TANGERANGKAB.pesanjabar.com – Kabupaten Tangerang, Banten, dilanda banjir akibat cuaca ekstrem dan tingginya intensitas hujan yang terjadi dalam beberapa hari terakhir. Sedikitnya sekitar 50 ribu warga terdampak, dengan ribuan di antaranya terpaksa dievakuasi dan mengungsi ke tempat yang lebih aman.
Kepala Badan Penanggulangan Bencana Daerah (BPBD) Kabupaten Tangerang, Ahmad Taufik, menyampaikan bahwa banjir melanda enam kecamatan, yakni Kosambi, Teluknaga, Pakuhaji, Pasar Kemis, Mauk, dan Sepatan. Dari total warga terdampak tersebut, diperkirakan sekitar 10 ribu kepala keluarga atau setara dengan 45 hingga 50 ribu jiwa merasakan dampak langsung banjir.
“Data sementara menunjukkan sekitar 1.000 jiwa telah dievakuasi, sementara sekitar 1.000 warga lainnya memilih mengungsi secara mandiri ke rumah kerabat atau saudara,” ujar Ahmad Taufik, Selasa (13/1/2026).

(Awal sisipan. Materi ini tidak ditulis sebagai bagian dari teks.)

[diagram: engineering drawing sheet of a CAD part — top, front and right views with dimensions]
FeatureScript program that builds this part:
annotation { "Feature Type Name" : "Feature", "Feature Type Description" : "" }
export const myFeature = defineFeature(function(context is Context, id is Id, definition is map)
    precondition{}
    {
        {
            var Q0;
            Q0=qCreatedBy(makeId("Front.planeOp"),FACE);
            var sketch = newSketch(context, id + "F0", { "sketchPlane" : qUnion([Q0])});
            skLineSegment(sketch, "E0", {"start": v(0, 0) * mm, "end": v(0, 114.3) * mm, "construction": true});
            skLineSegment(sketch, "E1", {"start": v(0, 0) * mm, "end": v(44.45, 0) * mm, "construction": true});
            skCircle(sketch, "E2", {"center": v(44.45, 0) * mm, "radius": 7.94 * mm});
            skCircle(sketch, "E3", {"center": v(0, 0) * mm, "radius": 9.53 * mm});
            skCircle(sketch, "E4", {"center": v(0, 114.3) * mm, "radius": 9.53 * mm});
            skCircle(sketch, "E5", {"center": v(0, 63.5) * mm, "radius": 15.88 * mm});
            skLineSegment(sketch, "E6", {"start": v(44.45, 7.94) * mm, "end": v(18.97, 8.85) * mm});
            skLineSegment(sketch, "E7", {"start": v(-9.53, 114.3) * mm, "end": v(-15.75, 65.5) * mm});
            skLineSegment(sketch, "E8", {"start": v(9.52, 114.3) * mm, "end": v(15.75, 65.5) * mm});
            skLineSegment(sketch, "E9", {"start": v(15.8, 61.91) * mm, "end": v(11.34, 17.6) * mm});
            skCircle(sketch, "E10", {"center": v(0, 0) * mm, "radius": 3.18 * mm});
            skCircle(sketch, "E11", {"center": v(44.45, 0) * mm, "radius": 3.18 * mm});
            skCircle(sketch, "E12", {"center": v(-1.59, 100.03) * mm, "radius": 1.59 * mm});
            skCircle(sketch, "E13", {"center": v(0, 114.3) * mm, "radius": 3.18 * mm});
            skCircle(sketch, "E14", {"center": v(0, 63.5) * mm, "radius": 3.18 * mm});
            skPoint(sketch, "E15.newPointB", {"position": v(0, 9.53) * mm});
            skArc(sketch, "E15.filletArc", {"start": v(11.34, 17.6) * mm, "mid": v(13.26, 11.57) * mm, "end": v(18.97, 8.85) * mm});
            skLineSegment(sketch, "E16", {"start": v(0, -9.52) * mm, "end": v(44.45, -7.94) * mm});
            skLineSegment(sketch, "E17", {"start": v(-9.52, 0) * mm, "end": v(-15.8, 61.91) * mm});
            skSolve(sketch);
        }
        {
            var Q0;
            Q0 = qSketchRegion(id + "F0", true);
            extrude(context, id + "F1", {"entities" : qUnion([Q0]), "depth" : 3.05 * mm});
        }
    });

Ia menjelaskan, banjir tersebar di sedikitnya 18 titik dengan ketinggian air bervariasi antara 20 hingga 80 sentimeter. Kecamatan Kosambi tercatat sebagai wilayah terdampak paling parah, dengan jumlah evakuasi mencapai sekitar 1.000 jiwa di kecamatan tersebut saja.